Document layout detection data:
● ● ● ●
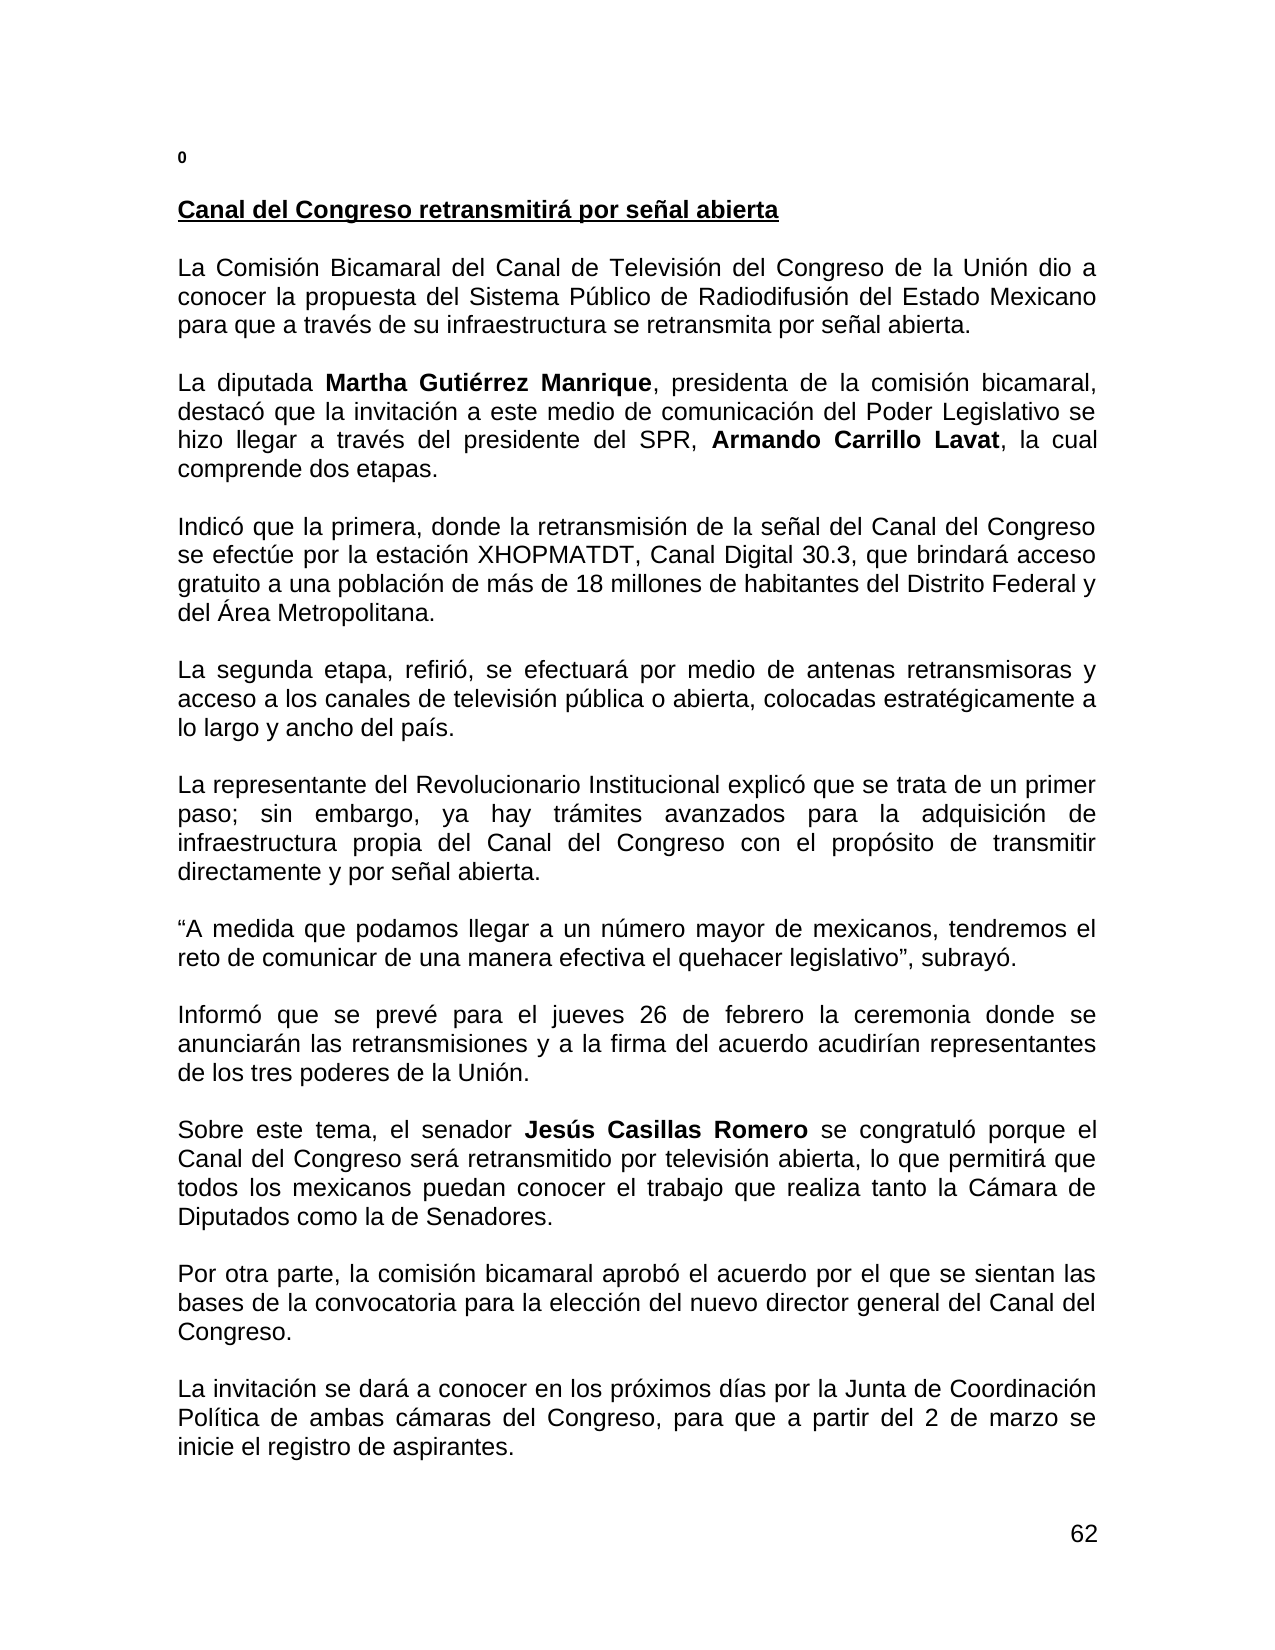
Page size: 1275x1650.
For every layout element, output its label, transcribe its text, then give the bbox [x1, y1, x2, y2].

text La segunda etapa, refirió, se efectuará por medio de antenas retransmisoras y acceso a los canales de televisión pública o abierta, colocadas estratégicamente a lo largo y ancho del país. [177, 656, 1098, 742]
text 0 [177, 148, 1098, 167]
text La diputada Martha Gutiérrez Manrique, presidenta de la comisión bicamaral, destacó que la invitación a este medio de comunicación del Poder Legislativo se hizo llegar a través del presidente del SPR, Armando Carrillo Lavat, la cual comprende dos etapas. [177, 368, 1098, 483]
text La invitación se dará a conocer en los próximos días por la Junta de Coordinación Política de ambas cámaras del Congreso, para que a partir del 2 de marzo se inicie el registro de aspirantes. [177, 1374, 1098, 1461]
text Sobre este tema, el senador Jesús Casillas Romero se congratuló porque el Canal del Congreso será retransmitido por televisión abierta, lo que permitirá que todos los mexicanos puedan conocer el trabajo que realiza tanto la Cámara de Diputados como la de Senadores. [177, 1116, 1098, 1231]
text La representante del Revolucionario Institucional explicó que se trata de un primer paso; sin embargo, ya hay trámites avanzados para la adquisición de infraestructura propia del Canal del Congreso con el propósito de transmitir directamente y por señal abierta. [177, 771, 1098, 886]
text “A medida que podamos llegar a un número mayor de mexicanos, tendremos el reto de comunicar de una manera efectiva el quehacer legislativo”, subrayó. [177, 914, 1098, 972]
text La Comisión Bicamaral del Canal de Televisión del Congreso de la Unión dio a conocer la propuesta del Sistema Público de Radiodifusión del Estado Mexicano para que a través de su infraestructura se retransmita por señal abierta. [177, 253, 1098, 339]
text Canal del Congreso retransmitirá por señal abierta [177, 196, 1098, 224]
text Indicó que la primera, donde la retransmisión de la señal del Canal del Congreso se efectúe por la estación XHOPMATDT, Canal Digital 30.3, que brindará acceso gratuito a una población de más de 18 millones de habitantes del Distrito Federal y del Área Metropolitana. [177, 512, 1098, 627]
text Por otra parte, la comisión bicamaral aprobó el acuerdo por el que se sientan las bases de la convocatoria para la elección del nuevo director general del Canal del Congreso. [177, 1259, 1098, 1346]
text Informó que se prevé para el jueves 26 de febrero la ceremonia donde se anunciarán las retransmisiones y a la firma del acuerdo acudirían representantes de los tres poderes de la Unión. [177, 1001, 1098, 1087]
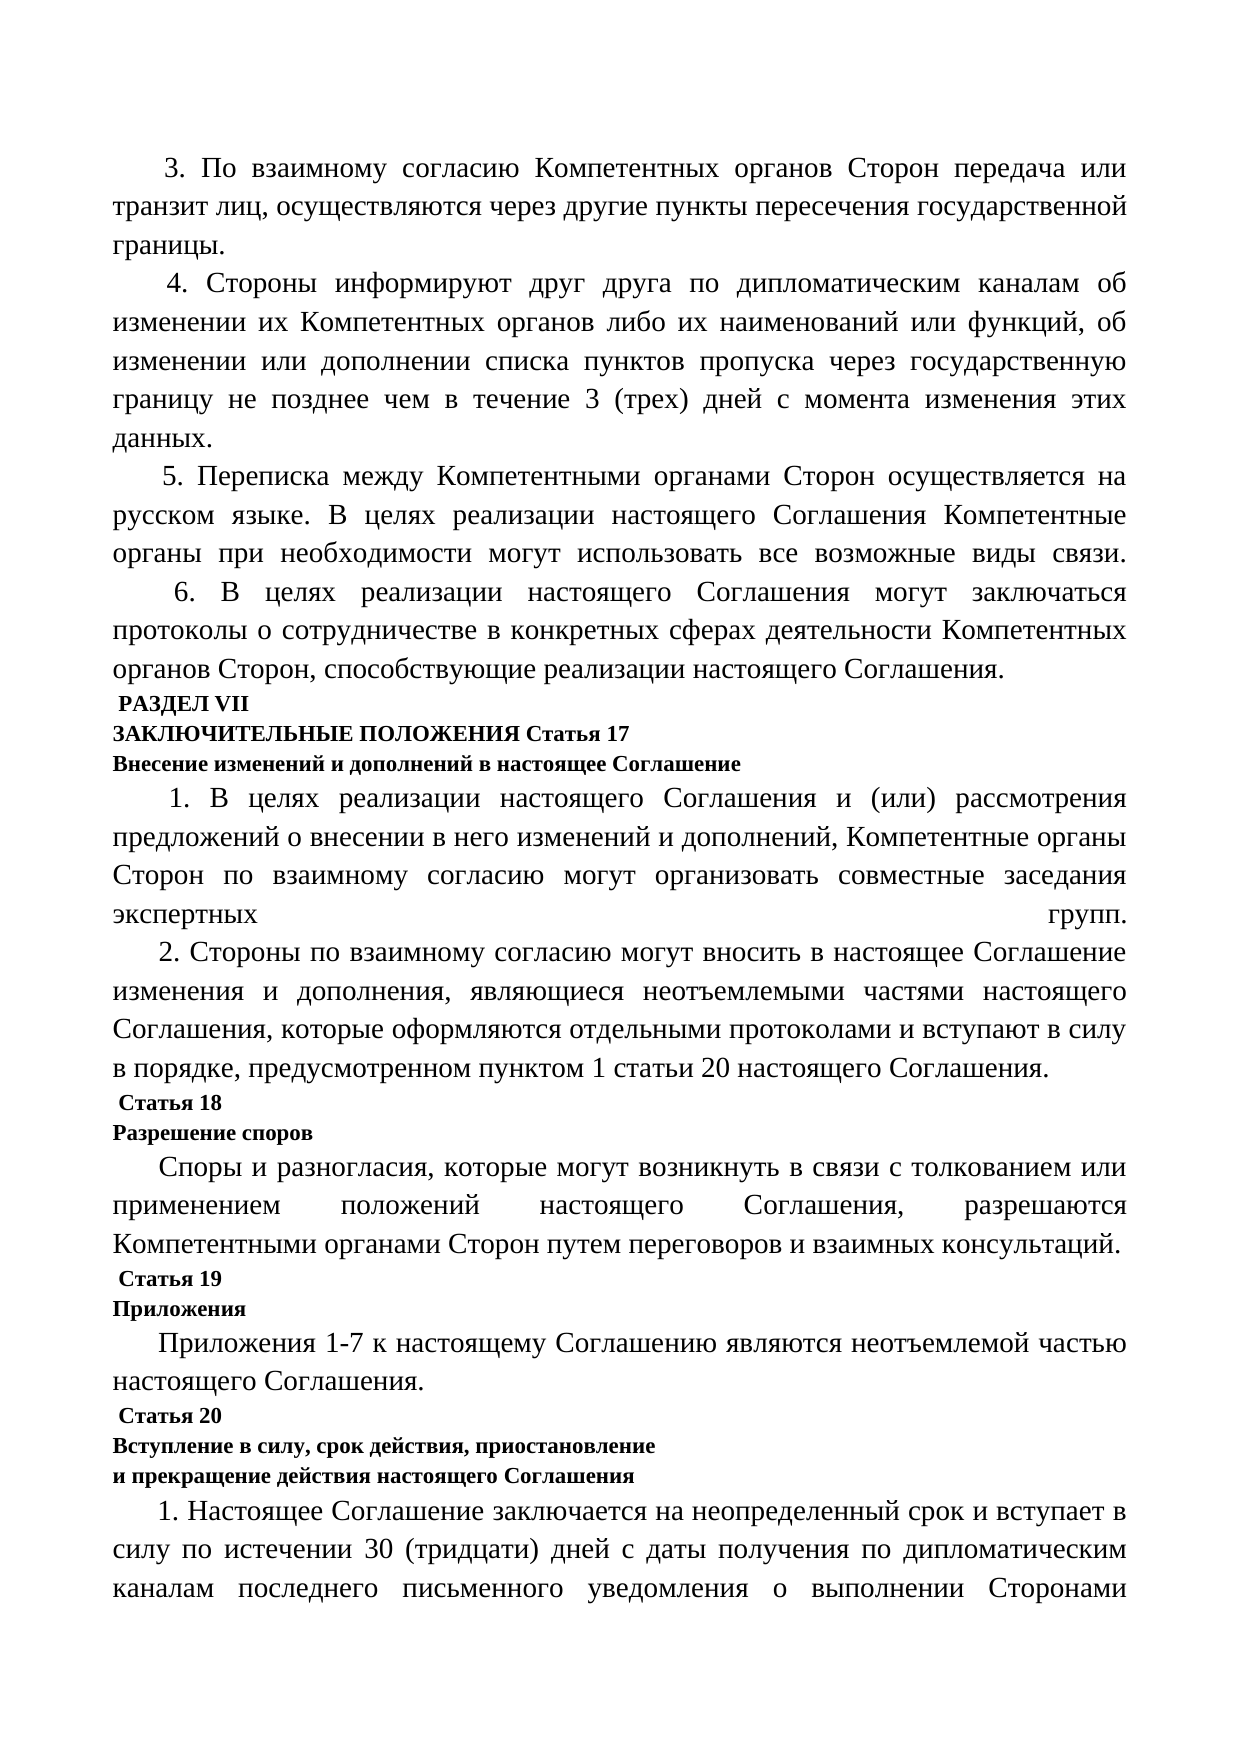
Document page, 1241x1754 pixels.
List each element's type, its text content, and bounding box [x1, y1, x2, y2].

text РАЗДЕЛ VII ЗАКЛЮЧИТЕЛЬНЫЕ ПОЛОЖЕНИЯ Статья 17 Внесение изменений и дополнений в настоящее Соглашение [112, 689, 1128, 776]
text 3. По взаимному согласию Компетентных органов Сторон передача или транзит лиц, осуществляются через другие пункты пересечения государственной границы. 4. Стороны информируют друг друга по дипломатическим каналам об изменении их Компетентных органов либо их наименований или функций, об изменении или дополнении списка пунктов пропуска через государственную границу не позднее чем в течение 3 (трех) дней с момента изменения этих данных. 5. Переписка между Компетентными органами Сторон осуществляется на русском языке. В целях реализации настоящего Соглашения Компетентные органы при необходимости могут использовать все возможные виды связи. 6. В целях реализации настоящего Соглашения могут заключаться протоколы о сотрудничестве в конкретных сферах деятельности Компетентных органов Сторон, способствующие реализации настоящего Соглашения. [112, 150, 1128, 684]
text Статья 18 Разрешение споров [112, 1088, 1128, 1145]
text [112, 1493, 1128, 1603]
text Споры и разногласия, которые могут возникнуть в связи с толкованием или применением положений настоящего Соглашения, разрешаются Компетентными органами Сторон путем переговоров и взаимных консультаций. [112, 1149, 1128, 1259]
text Статья 19 Приложения [112, 1264, 1128, 1321]
text Статья 20 Вступление в силу, срок действия, приостановление и прекращение действия настоящего Соглашения [112, 1402, 1128, 1489]
text Приложения 1-7 к настоящему Соглашению являются неотъемлемой частью настоящего Соглашения. [112, 1325, 1128, 1397]
text 1. В целях реализации настоящего Соглашения и (или) рассмотрения предложений о внесении в него изменений и дополнений, Компетентные органы Сторон по взаимному согласию могут организовать совместные заседания экспертных групп. 2. Стороны по взаимному согласию могут вносить в настоящее Соглашение изменения и дополнения, являющиеся неотъемлемыми частями настоящего Соглашения, которые оформляются отдельными протоколами и вступают в силу в порядке, предусмотренном пунктом 1 статьи 20 настоящего Соглашения. [112, 780, 1128, 1083]
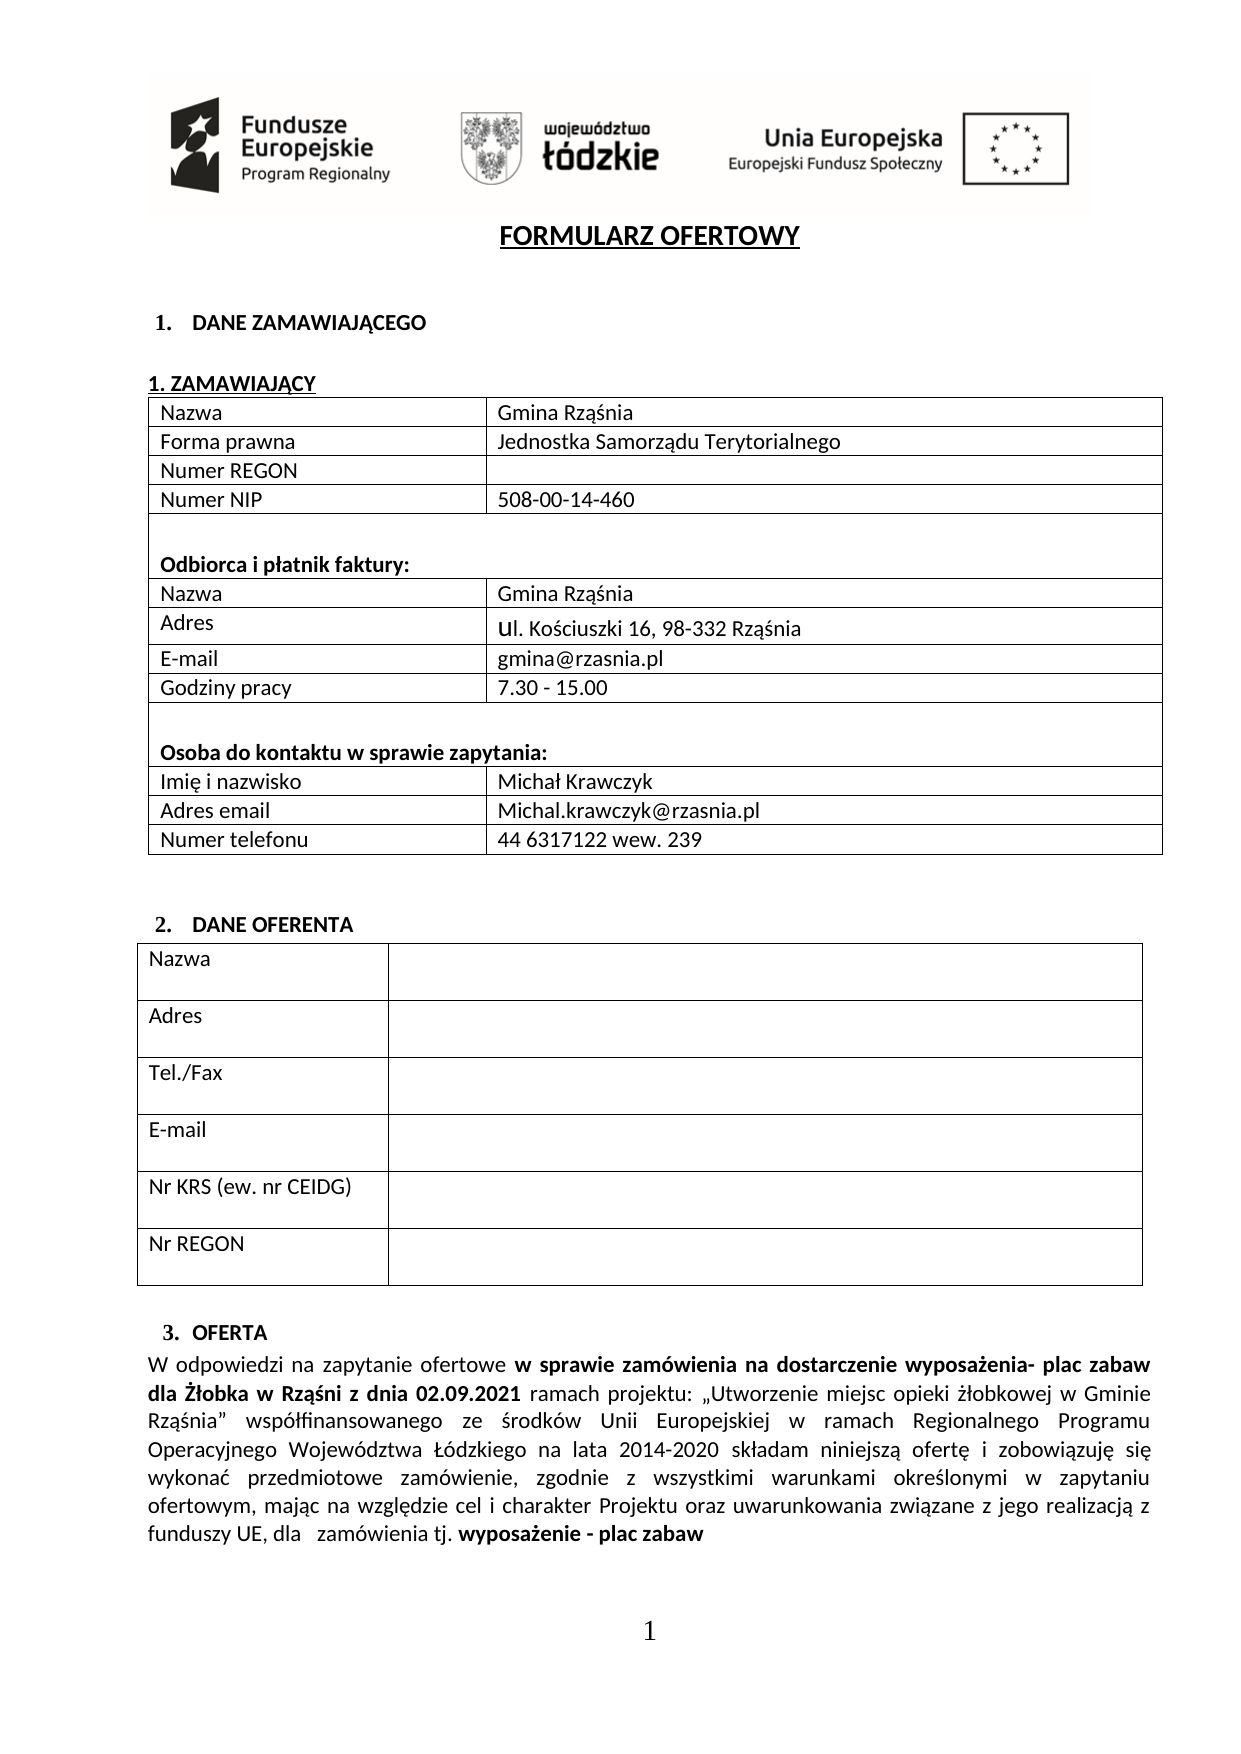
● ● ● ●
THE PROBLEM: Find how many lines of the records hold the string "согласию", then give that number by itself.

SOLUTION TO THE EXERCISE: 2